| Passage given |
The first trilateral meeting of foreign ministers from the countries comes as China steps up its investment in its neighbouring nations as part of its trillion-dollar One Belt One Road investment initiative.

China depends on Afghanistan and Pakistan to help control Xinjiang's borders, where analysts say Beijing's repressive policies have engendered riots and terrorist attacks by members of the mostly Muslim Uighur ethnic minority that calls the area home, although China disputes the claim.

Beijing regularly accuses exiled Uighur separatist groups such as the shadowy East Turkestan Islamic Movement (ETIM) of orchestrating attacks in resource-rich Xinjiang and other parts of China.

It has expressed concern about Uighur militants finding sanctuary in Afghanistan and Pakistan.

"We agreed to cooperate in fighting terrorism in all its forms and manifestations and without any distinctions of any sort," said Afghan foreign minister Salahuddin Rabbani after the meeting.

Afghanistan will continue its "resolute fight against ETIM and their support groups and networks, and overall counterterrorism cooperation", he added.

China has long pushed the international community for support in addressing the problem, which it says stems from the infiltration of "radical" religious groups into Xinjiang.

In response, Beijing has placed strict controls on religious practice in the region, turning it into a virtual police state, in a campaign that analysts say has enflamed separatist sentiment.

Chinese foreign minister Wang Yi said the three parties had reached complete consensus in fighting terrorism, adding that China would also "fully leverage" Xinjiang as a base for economic cooperation with the bordering countries.

China's Belt and Road infrastructure project seeks to revive ancient trade routes, including a massive overland network stretching through Xinjiang and neighbouring Afghanistan and Pakistan towards Europe.

China's expanding economic presence in Pakistan and Afghanistan has also brought some terrorism related setbacks.

This summer two Chinese citizens travelling on business visas to Pakistan were kidnapped in Quetta, the provincial capital of mineral-rich Balochistan province. The Islamic State group claimed responsiblity for killing them.

Pakistan said at the time that the two had been engaged in illegal preaching.

| Data entries |
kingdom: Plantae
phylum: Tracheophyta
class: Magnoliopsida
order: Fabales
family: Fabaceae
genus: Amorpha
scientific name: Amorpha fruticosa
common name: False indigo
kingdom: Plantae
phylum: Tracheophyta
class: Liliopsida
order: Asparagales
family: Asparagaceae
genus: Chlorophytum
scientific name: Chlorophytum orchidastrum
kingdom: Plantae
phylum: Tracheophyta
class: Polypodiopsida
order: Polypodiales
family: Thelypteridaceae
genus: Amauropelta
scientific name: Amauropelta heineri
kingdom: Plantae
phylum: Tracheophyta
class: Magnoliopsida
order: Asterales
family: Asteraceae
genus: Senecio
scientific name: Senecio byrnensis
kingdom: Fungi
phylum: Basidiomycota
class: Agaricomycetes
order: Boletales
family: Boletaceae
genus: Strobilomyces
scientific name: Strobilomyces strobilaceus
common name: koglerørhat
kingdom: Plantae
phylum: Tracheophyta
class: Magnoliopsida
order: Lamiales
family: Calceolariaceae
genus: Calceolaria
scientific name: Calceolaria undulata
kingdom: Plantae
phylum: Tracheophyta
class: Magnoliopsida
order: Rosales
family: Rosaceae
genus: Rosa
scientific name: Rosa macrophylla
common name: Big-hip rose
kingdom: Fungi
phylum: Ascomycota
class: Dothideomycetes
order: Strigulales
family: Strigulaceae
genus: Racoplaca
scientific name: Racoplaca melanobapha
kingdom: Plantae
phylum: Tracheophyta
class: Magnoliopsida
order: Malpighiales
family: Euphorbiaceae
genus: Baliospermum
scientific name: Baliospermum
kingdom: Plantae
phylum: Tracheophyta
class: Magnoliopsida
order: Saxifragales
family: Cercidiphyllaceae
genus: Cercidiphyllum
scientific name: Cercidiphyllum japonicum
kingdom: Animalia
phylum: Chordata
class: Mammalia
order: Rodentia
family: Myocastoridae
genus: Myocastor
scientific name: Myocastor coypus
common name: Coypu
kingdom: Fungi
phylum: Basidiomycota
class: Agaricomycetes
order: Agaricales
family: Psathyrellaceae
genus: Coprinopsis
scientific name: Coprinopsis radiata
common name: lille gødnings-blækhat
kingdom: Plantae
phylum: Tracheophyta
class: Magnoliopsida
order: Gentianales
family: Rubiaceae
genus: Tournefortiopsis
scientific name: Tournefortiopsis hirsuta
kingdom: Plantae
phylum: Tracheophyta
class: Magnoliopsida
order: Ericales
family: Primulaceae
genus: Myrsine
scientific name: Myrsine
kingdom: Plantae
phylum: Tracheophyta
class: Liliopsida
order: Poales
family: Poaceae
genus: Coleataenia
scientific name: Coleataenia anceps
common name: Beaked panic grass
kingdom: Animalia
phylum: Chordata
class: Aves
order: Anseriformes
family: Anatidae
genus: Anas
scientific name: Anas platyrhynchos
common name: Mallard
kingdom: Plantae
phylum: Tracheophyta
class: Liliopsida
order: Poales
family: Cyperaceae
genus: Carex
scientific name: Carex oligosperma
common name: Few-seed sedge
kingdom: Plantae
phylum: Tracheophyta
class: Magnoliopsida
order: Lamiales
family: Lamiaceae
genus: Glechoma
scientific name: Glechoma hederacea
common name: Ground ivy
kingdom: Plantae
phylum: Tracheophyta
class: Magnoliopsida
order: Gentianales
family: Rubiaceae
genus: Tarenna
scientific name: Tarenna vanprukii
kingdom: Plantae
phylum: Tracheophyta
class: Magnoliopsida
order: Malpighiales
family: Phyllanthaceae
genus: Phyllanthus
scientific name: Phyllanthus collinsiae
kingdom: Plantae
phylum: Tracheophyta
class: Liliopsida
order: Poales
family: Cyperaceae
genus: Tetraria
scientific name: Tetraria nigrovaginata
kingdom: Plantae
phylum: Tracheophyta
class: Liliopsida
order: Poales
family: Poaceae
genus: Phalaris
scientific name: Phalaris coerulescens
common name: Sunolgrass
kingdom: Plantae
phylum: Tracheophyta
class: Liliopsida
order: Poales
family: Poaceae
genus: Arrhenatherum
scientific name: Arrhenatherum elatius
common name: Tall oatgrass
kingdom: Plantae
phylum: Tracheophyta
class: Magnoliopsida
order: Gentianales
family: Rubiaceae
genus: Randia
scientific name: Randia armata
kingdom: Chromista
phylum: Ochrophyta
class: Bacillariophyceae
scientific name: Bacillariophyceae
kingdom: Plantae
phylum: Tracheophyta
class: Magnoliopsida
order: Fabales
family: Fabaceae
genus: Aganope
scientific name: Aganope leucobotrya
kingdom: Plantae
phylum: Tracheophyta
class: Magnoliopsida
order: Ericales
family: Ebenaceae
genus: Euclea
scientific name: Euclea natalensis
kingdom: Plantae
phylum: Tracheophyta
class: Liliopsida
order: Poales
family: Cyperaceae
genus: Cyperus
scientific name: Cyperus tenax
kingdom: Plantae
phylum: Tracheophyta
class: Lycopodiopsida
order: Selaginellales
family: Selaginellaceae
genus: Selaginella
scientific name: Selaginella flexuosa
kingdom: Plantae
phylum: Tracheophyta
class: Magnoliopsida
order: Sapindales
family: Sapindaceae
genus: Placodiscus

| Request |
Answer these questions using the passage on the China, Afghanistan and Pakistan foreign ministers' meeting:
1. Which exiled Uighur separatist group does Beijing regularly accuse of orchestrating attacks in Xinjiang?
2. What is the name of the Chinese foreign minister quoted after the meeting?
3. In which city were the two Chinese citizens kidnapped this summer?
The items are separate material, unrelated to the passage on the China, Afghanistan and Pakistan foreign ministers' meeting.

| Output |
1. The East Turkestan Islamic Movement (ETIM)
2. Wang Yi
3. Quetta